Ces fondations occupent une place à part dans le paysage européen. Elles financent la recherche fondamentale, les infrastructures scientifiques, les programmes d’accompagnement, et interviennent, directement ou non, dans la création d’entreprises, sur des horizons de temps que le capital-risque classique peine à couvrir.
Le retour de l’État dans la conversation technologique
Le 27 août, un Policy Stage réunira entrepreneurs, investisseurs, responsables européens et représentants des gouvernements nordiques : Karen Ellemann (secrétaire générale du Conseil nordique des ministres), Sigrid Rajalo (ministère estonien de l’Économie), Daragh Brown (Fonds européen d’investissement), Susanne Eskildsen (EIFO), plusieurs parlementaires danois et européens, et Louise Lund Henneberg, directrice adjointe du département « Techplomacy » du ministère danois des Affaires étrangères, le Danemark ayant été l’un des premiers pays à traiter officiellement la technologie comme un sujet diplomatique, au même titre que le commerce, la sécurité ou l’énergie.
Les débats s’annoncent concrets : un éventuel fonds de fonds nordique, l’investissement des fonds de pension dans la tech, la fiscalité des startups, l’attraction des talents, et le projet européen de « 28e régime », destiné à offrir aux entreprises innovantes un cadre juridique commun au-delà des 27 systèmes nationaux.

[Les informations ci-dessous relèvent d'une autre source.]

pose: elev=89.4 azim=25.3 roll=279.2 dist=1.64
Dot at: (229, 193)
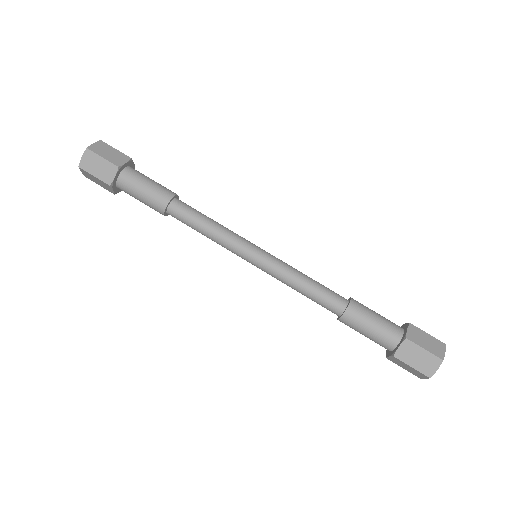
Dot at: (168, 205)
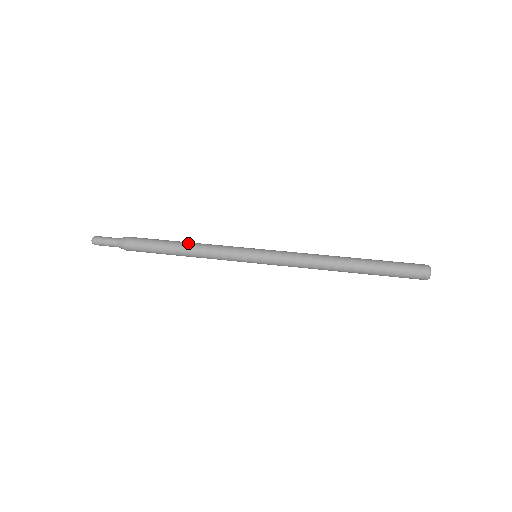
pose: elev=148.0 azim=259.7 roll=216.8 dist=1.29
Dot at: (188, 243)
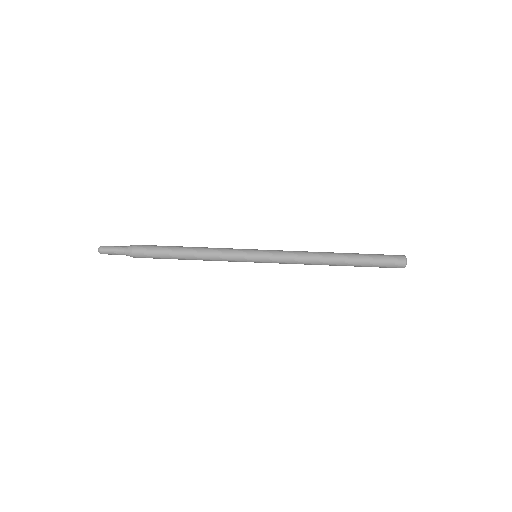
Dot at: (193, 248)
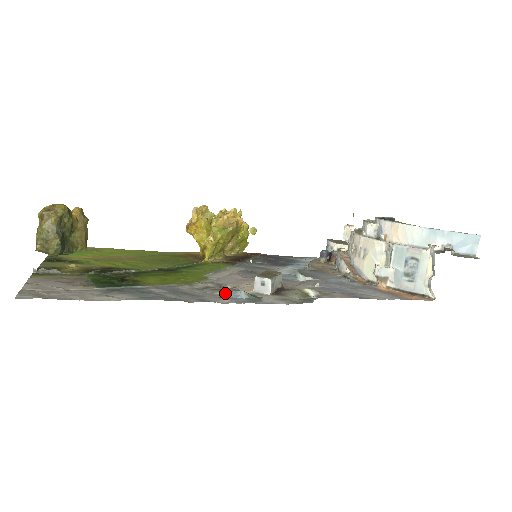
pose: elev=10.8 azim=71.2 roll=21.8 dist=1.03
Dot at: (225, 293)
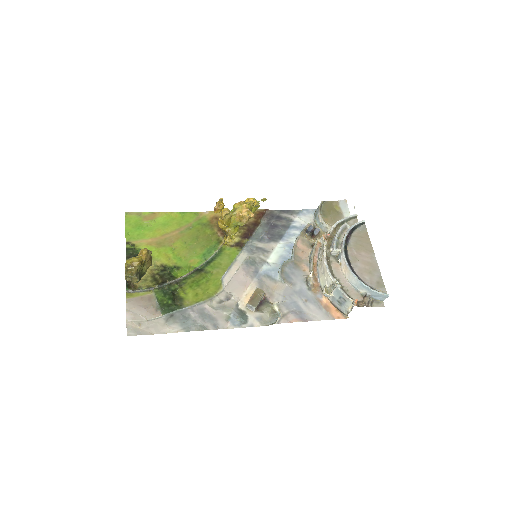
Dot at: (229, 314)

L’Inde et l’Afrique comme relais de croissance
Pour des pays dont les marchés nationaux restent de taille réduite, l’internationalisation n’est pas une option tardive : elle fait partie du modèle d’origine. Dans la foulée de Vivatech, TechBBQ organise ainsi un Nordic–India Startup Summit consacré aux complémentarités entre innovation nordique et capacités indiennes en talents, production industrielle, infrastructures numériques et accès au marché. Un second programme, le Nordic–Africa Startup Summit, rapproche les écosystèmes nordiques et africains autour de la santé, de l’agritech, du climat et de l’intelligence artificielle.

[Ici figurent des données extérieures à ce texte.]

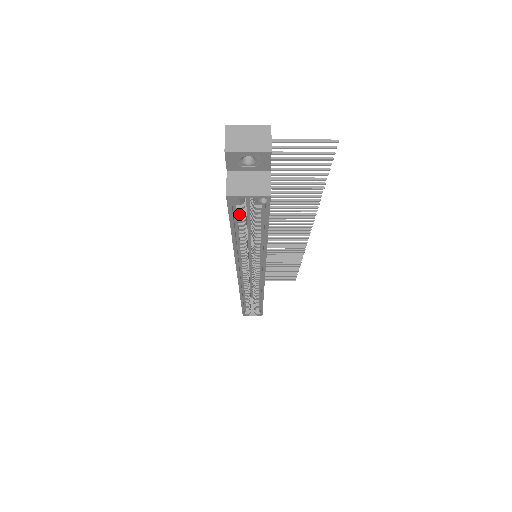
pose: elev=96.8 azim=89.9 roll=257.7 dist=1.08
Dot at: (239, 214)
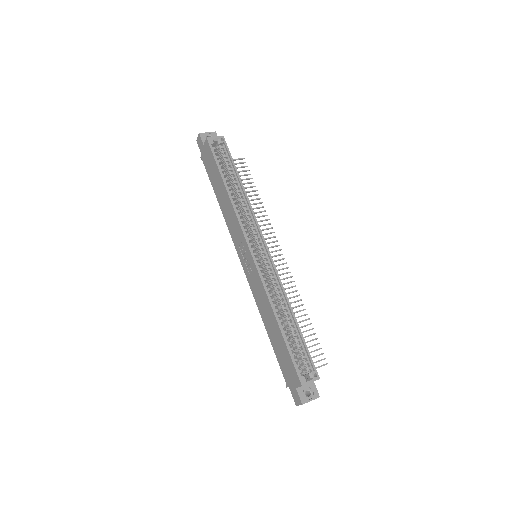
Dot at: (218, 161)
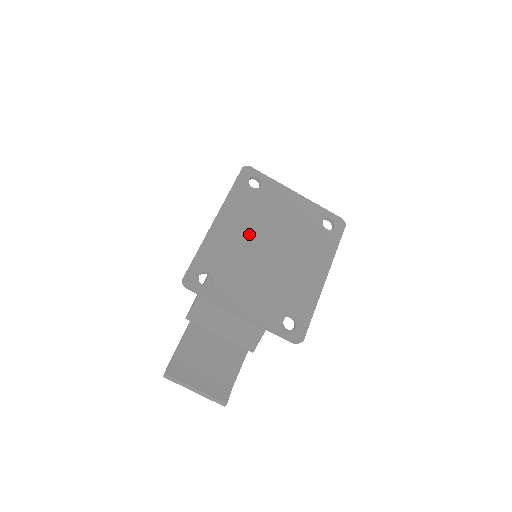
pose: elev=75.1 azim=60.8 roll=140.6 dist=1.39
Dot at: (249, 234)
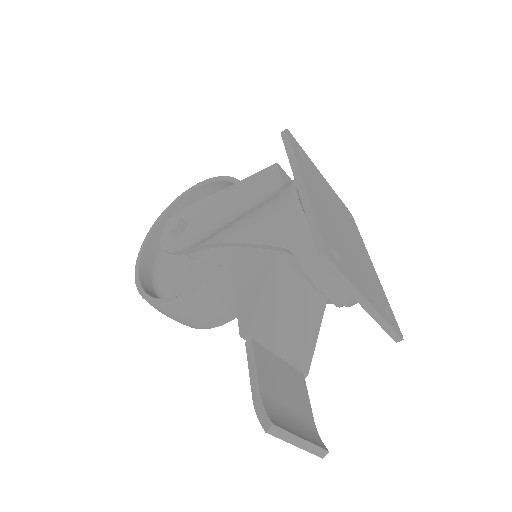
Dot at: (327, 209)
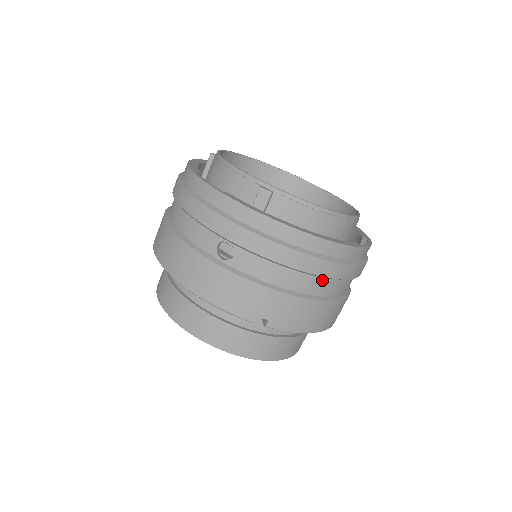
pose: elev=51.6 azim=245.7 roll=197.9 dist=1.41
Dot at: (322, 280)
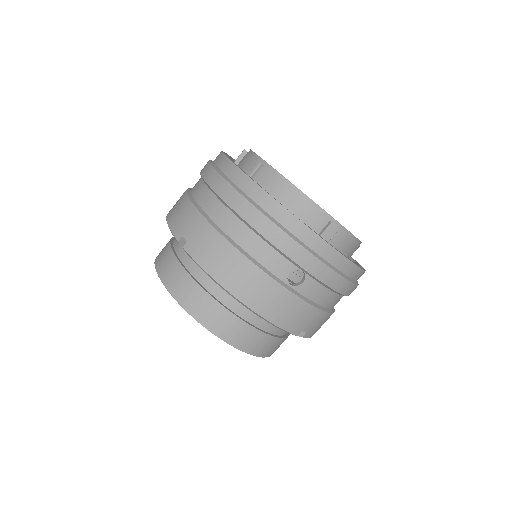
Dot at: occluded
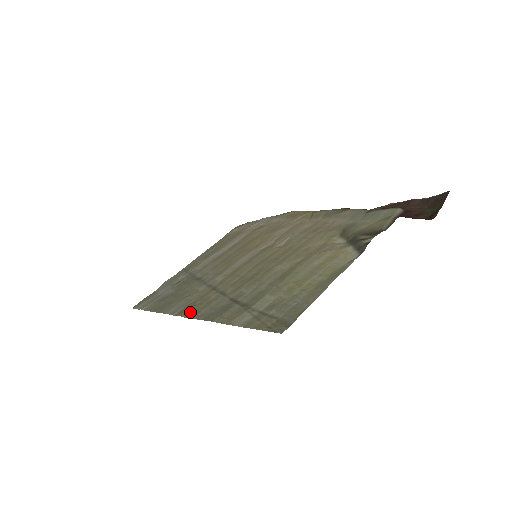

Pourquoi TechBBQ mérite le déplacement
TechBBQ n’est pas un salon deeptech spécialisé à la manière de Hello Tomorrow : son programme mêle intelligence artificielle, SaaS, fintech, climat, sciences de la vie, politiques publiques et conseils de croissance. Pour un entrepreneur ou un investisseur, c’est l’occasion de croiser non seulement des fonds de venture capital, mais aussi des universités, des fondations, des fonds souverains et des institutions européennes. Pour un acteur public, c’est un aperçu concret de la manière dont les pays nordiques tentent de coordonner recherche, financement et politique industrielle.

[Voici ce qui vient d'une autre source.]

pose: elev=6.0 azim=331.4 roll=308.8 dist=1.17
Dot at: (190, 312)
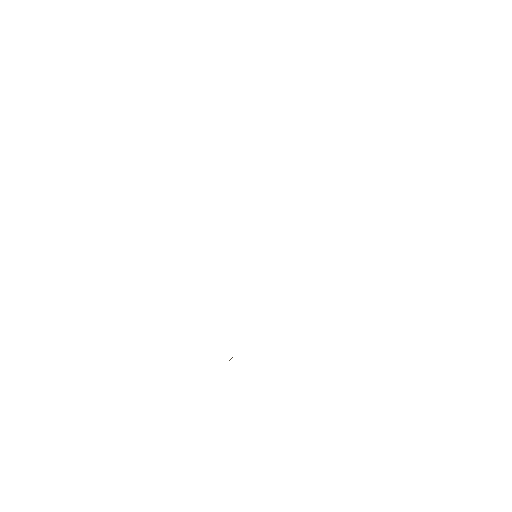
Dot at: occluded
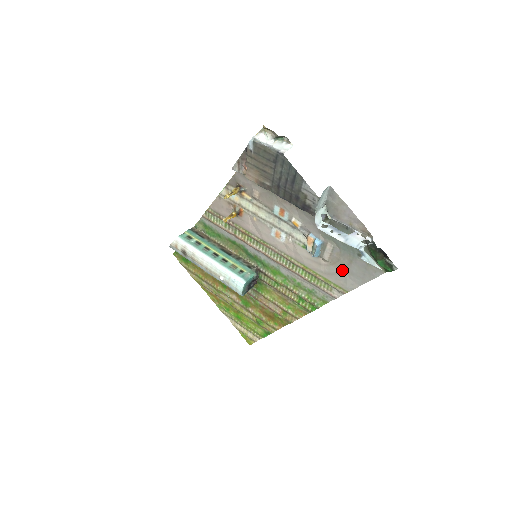
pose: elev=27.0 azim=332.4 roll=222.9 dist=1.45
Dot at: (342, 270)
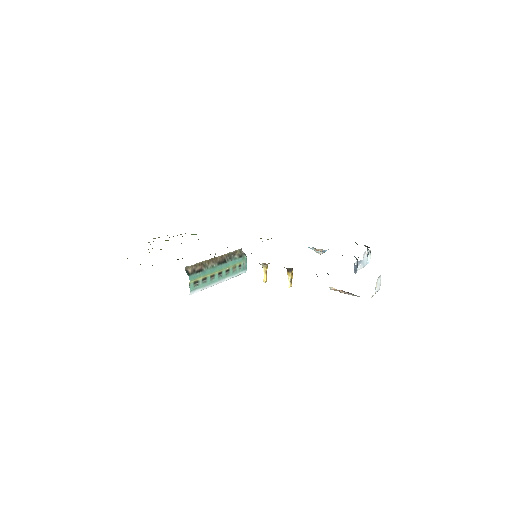
Dot at: occluded
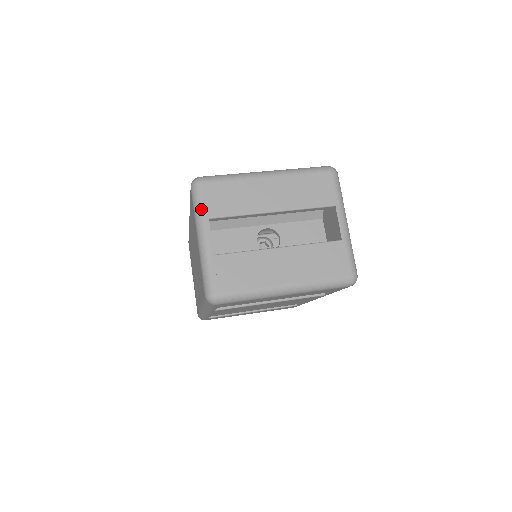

Pour un observateur français, surtout, TechBBQ déplace le regard. Le modèle nordique tient à la densité des relations entre des acteurs hétérogènes. L’événement reste par ailleurs moins saturé médiatiquement que Vivatech ou Slush, les échanges y sont plus accessibles, à condition de préparer ses rendez-vous en amont. Par les temps qui courrent, pensez à sécurisez votre déplacement en matière de cybersécurité.